== Records for the exercise

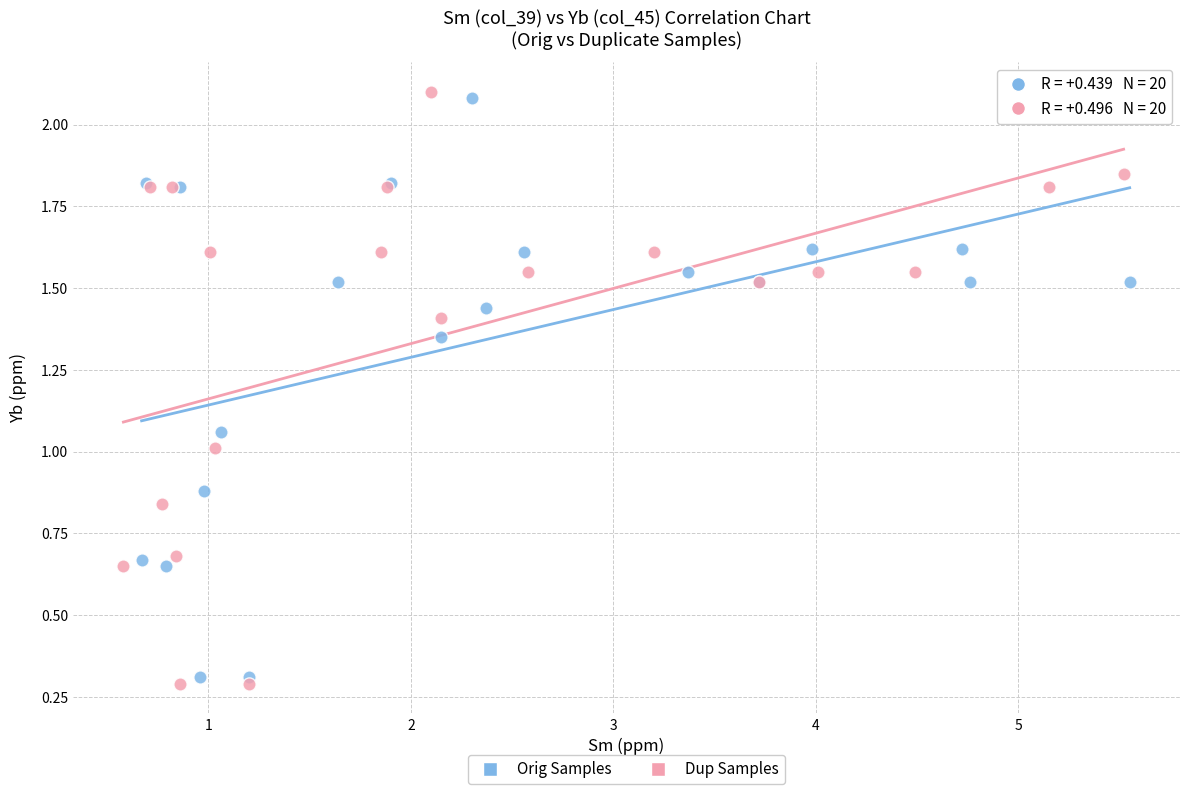

Which series contains the lowest Y value?

Dup Samples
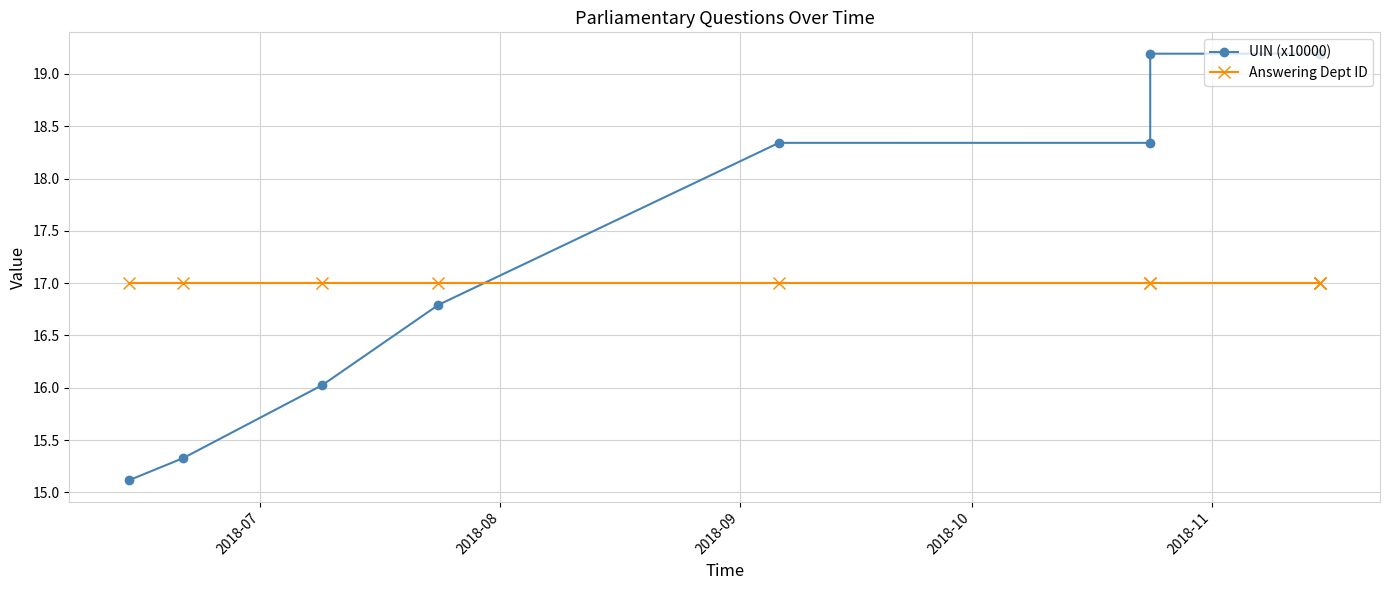

What is the minimum value for Answering Dept ID?

17.0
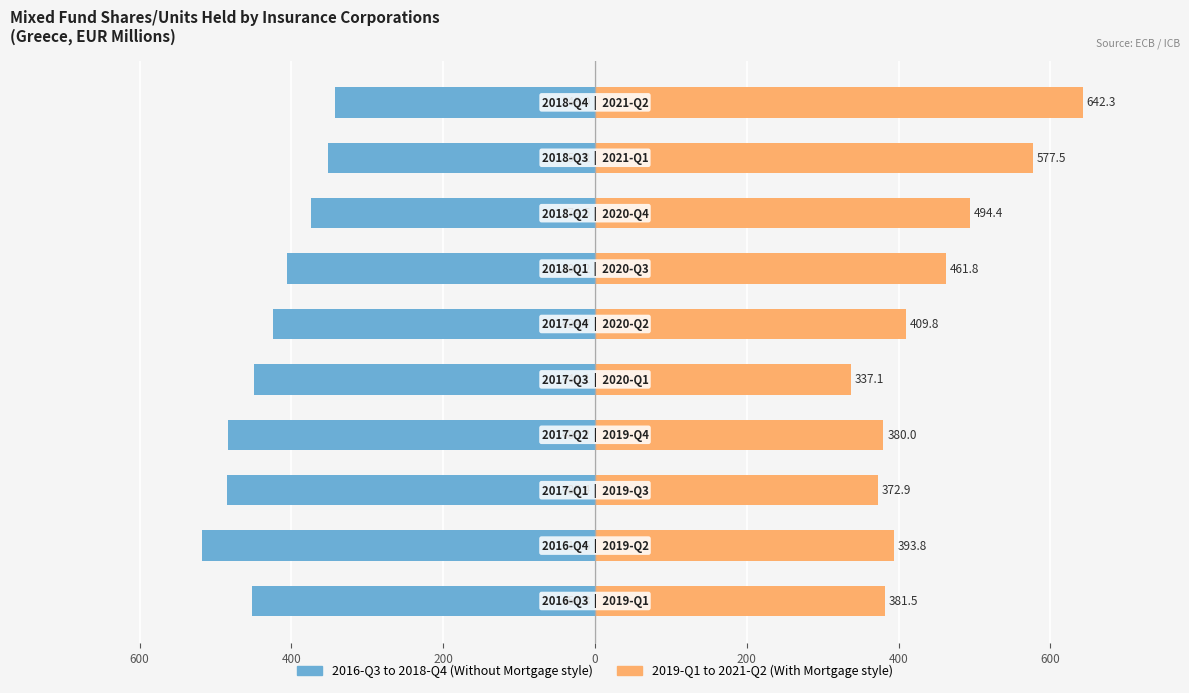

Count the number of data series in this chart.

2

====

◆ Goal of the exercise: Write out all the items again, switching "value" to "reading" and changing nothing else. Leave the pictures out.

◆ Answer below:
Which series contains the lowest Y reading?

Dup Samples

What is the minimum reading for Answering Dept ID?

17.0

Count the number of data series in this chart.

2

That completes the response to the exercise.